Tuesday, September 25, 2018

Bay Area Home Price Appreciation Has Accelerated Again


Last year, Bay area home price growth had slowed.  In addition, it seemed that the limits on mortgage interest and SALT deductions in the new tax law combined with higher mortgage rates would bite harder in the high-priced Bay Area.  Thus, I felt home value appreciation would slow down further if not flatten out in the Bay Area.

It appears I was wrong.  Check out this graph of SF home values as measured by the Case-Shiller Index (from MarketWatch).  Bay area home values are growing at a 10%+ annual rate while other areas have slowed.  Median home prices show the same trend.
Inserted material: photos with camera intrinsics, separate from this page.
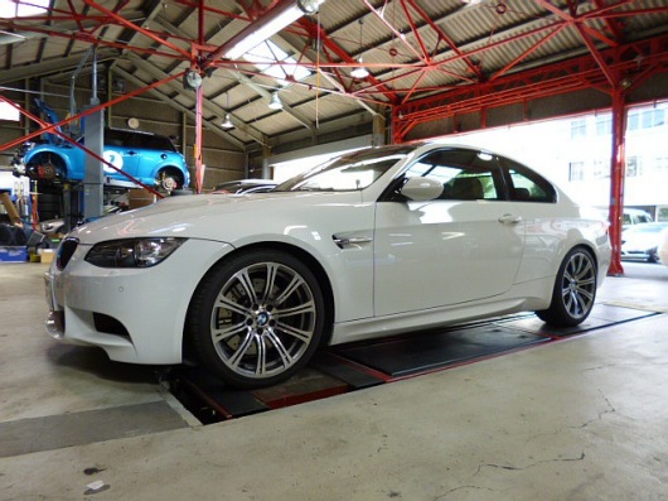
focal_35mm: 24
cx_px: 334
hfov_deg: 71.6
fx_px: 463
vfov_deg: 56.8
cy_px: 250
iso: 125
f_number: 2.5
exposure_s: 1/60
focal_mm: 4.3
What explains this rebound?  The tax law certainly had plenty of benefits for high-income Bay Area residents, so perhaps the gain to their overall after tax income fueled demand more than the loss of tax deductions.  And speaking of income, Bay Area wages continue to grow at super fast rates.  The latest QCEW data shows annual wage gains of about 10% in Bay Area counties.  With housing scarce in the area, it is natural that area residents would spend some of those gains on housing, and incomes have grown proportionally with the housing costs.

For a few years (2016, 2017), Valley housing costs were rising faster than the Bay Area, narrowing the gap.  Now it appears that the housing cost differential between the Bay Area and inland areas is widening again which along with rising mortgage rates, increases the incentive for middle class households to migrate inland.